Prime Minister faces EU budget rebellion led by Kent MP
Prime Minister David Cameron is facing a House of Commons rebellion over Britain's financial contributions to Europe led by a Kent MP.
And the issue dominated Prime Minister's Questions earlier.
Labour leader Ed Miliband stepped up the pressure on the PM surrounding the thorny issue of the EU budget by demanding a real-terms cut.
He also accused Mr Cameron of being at the mercy of his backbenchers.
The European Union wants member countries to increase its contributions by 5% over the next seven years. That would see the UK having to pay an extra £1.3bn in 2013 - on top of the £11bn it already pays each year.
David Cameron says he wants contributions to be frozen and increases limited to the rate of inflation, currently about 2%.

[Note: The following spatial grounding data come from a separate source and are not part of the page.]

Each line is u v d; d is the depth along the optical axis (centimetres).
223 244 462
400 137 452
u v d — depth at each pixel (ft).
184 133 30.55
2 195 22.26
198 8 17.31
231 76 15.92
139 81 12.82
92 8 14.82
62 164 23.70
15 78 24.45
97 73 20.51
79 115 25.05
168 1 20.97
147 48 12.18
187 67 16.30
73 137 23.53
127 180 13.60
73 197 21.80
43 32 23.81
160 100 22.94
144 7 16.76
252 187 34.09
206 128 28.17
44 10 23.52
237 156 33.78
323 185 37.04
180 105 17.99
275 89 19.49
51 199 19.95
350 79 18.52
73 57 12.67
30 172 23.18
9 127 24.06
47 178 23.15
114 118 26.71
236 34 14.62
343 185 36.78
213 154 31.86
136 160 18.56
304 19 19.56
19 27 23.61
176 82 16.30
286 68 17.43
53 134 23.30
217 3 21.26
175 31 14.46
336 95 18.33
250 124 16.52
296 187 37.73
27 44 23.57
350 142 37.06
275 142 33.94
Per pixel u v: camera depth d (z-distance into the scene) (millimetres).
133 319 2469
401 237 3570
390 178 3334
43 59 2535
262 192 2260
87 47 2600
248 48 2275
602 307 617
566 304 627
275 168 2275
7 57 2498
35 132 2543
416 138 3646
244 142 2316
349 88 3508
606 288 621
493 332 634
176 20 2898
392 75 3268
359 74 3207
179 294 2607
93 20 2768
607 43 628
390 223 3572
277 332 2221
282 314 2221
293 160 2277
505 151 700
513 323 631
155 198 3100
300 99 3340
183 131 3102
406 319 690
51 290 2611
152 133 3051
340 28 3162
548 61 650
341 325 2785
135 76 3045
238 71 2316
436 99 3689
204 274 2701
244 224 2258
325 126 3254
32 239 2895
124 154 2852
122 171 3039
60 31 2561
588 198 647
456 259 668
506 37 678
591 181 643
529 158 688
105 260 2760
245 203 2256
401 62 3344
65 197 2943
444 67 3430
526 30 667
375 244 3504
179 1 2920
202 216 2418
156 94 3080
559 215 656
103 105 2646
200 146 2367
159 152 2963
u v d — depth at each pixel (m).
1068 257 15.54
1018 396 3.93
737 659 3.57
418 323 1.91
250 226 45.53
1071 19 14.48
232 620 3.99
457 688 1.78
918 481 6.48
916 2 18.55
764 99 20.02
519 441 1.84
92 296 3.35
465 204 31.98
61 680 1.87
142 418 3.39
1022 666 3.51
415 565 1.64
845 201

But the MP for Rochester and Strood Mark Reckless says that doesn't go far enough and wants contributions cut.
At a time when constituents are seeing big spending cuts at home increasing payments to Europe can't be justified, he says.
Mr Reckless claims to have the support of about 40 backbench Tory MPs including Chatham and Aylesford MP Tracey Crouch, Gordon Henderson, the MP for Sittingbourne, and MP for Hove, Mike Weatherley.
More worryingly for the prime minister, I understand that Labour will back the rebel amendment, tabled by Mr Reckless, later this evening.
Perhaps that's why he told MPs at Prime Minister's Questions that "at best we would like a cut, at worst a freeze" and he was "prepared to use the veto if we do not get a deal that is good for Britain".
Europe has long been a difficult issue for the Conservatives and has been the subject that has caused the biggest rebellion so far against the government.
Last October more than 80 Conservative MPs defied David Cameron's orders and backed a referendum on Britain's membership of the European Union.
I think the Tory whips office will be working overtime today to try to avert another humiliating defeat for the PM over Europe.